Frances Robinson continues her series on what we really need to know about the EU. This week: migration and the money.

OK. I know what the institutions are, get the whole free trade bloc thing, and I totally appreciate maternity leave. How much does this actually cost? The EU budget is the one subject guaranteed to leave even the most hardened Brussels correspondent cry-laughing hysterically while downing La Chouffe in the Hairy Canary* at 2am. 

Back of an envelope? If you want a lot of figures from a wide range of sources, Europe: In or Out? Everything you need to know by David Charter of the Times is a good read. He did his fair share of late-night summits and it's stuffed with interesting numbers. If you want to poke the figures around yourself, they're on the commission website here. Keep a Belgian beer on standby. 

Lies, damned lies and statistics? And then some. One thing to think about at all times: the UK net contribution to the EU budget is less than 0.5 per cent of British GDP. Other things: The figures involved are very volatile (check out page 14 of this treasury report). And money that goes from the EU to non-government organizations - like scientific research - isn't in the main figures. Of course there's the rebate, on top of all of that. Oh, and pound-euro currency fluctuation.

*glug glug glug* Mmmmm, Chouffe. Alright. The UK's annual net contribution to the EU in 2013, according to Mr Charter's book and Fullfact, basically works out somewhere around £8.6bn. Mr. Dixon reckons it's very slightly lower at £8.3bn - or around half a per cent of our GDP.  

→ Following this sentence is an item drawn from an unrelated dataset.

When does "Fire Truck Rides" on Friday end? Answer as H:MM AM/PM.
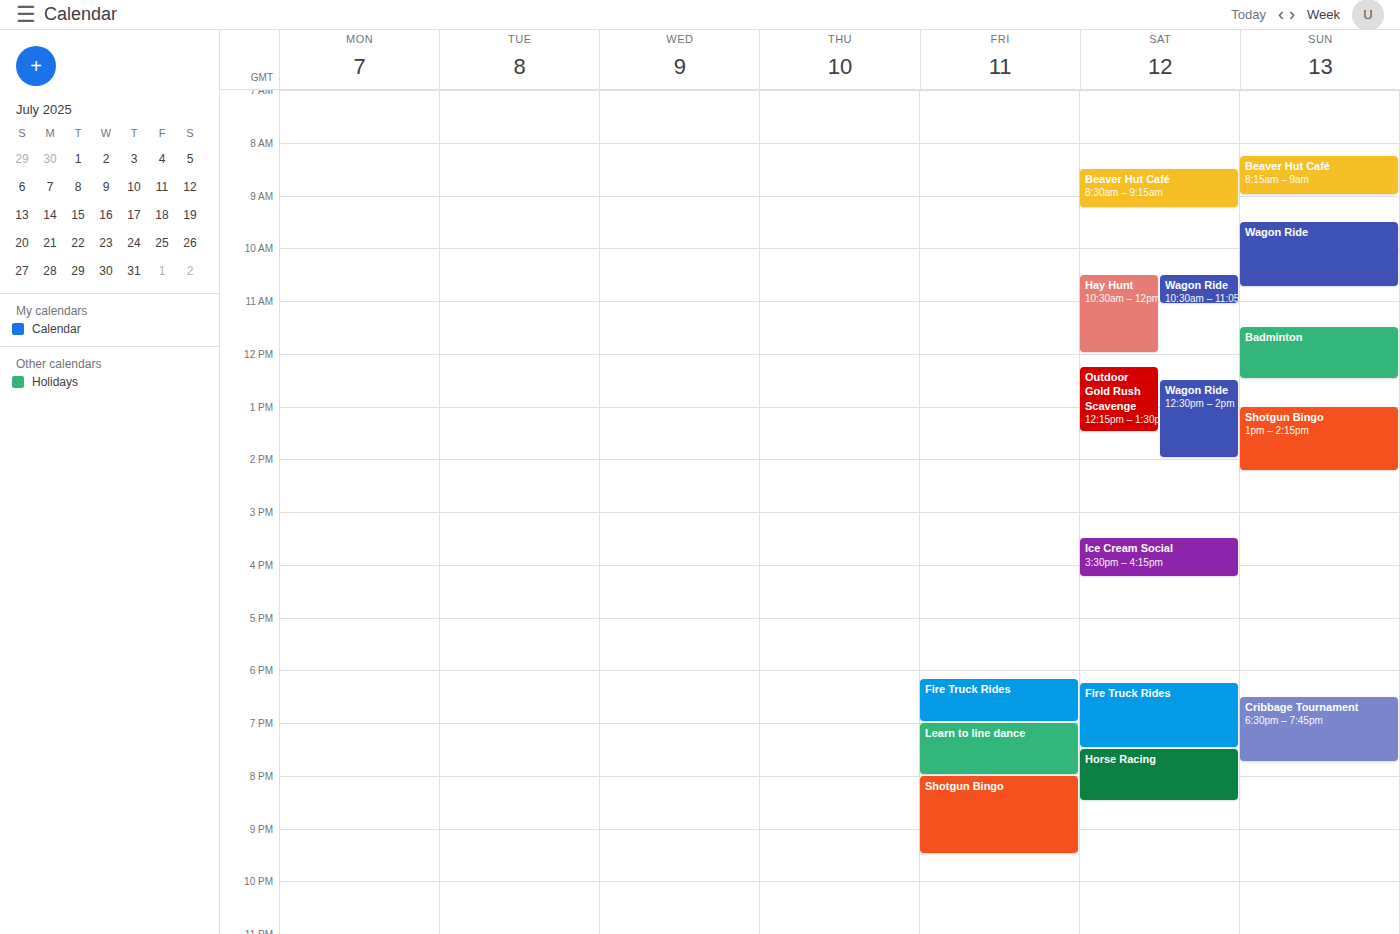
7:00 PM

Mmmmhmmm. The EU Commission's office in the UK puts the Operating Budgetary Balance - the gross sum the UK puts into the EU budget, minus the money that flows back to the UK, whether via government bodies or directly to beneficiaries - at £6.7bn. They also point out that on a per capita basis, we contribute less than Germany, Sweden, the Netherlands, Austria, Finland and Belgium.

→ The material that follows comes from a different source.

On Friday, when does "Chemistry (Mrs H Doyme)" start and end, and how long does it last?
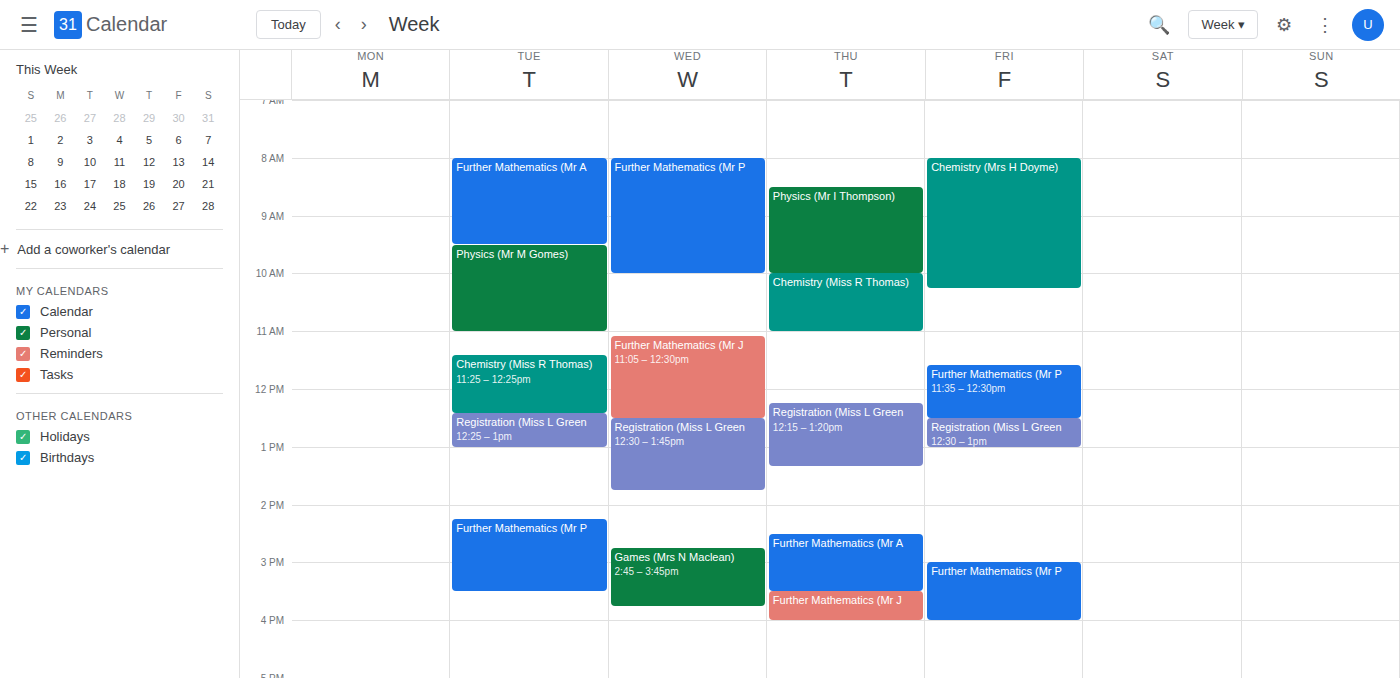
8:00 AM to 10:15 AM, 2 hours 15 minutes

Still sounds like a lot... Well, the Confederation of British Industry - hardly a fluffy bunch of Bruges graduates - suggests the direct net economic benefits of membership to the UK are between £62bn and £78bn every year.

What's Colin Farrell got to do with it? Not In Bruges. It's handy Brussels shorthand for the College of Europe, the Bruges-based institute where graduates go to study the EU and forge the power couples of tomorrow: Helle Thorning-Schmidt, the Danish PM who took that selfie with Barack Obama, met her husband - Neil Kinnock's son - there. Other alumni include Finnish PM and triathlon machine Alex Stubb... and Nick Clegg.

Sounds fancy. One degree from Oxford is enough. What are some things David Cameron could ask for in this renegotiation? He said he'd talk about migration? Free movement of people is of one of the four pillars of the single market. So asking to remove it is like saying you want to join the meat pie appreciation club, but you're vegetarian and want appropriate catering.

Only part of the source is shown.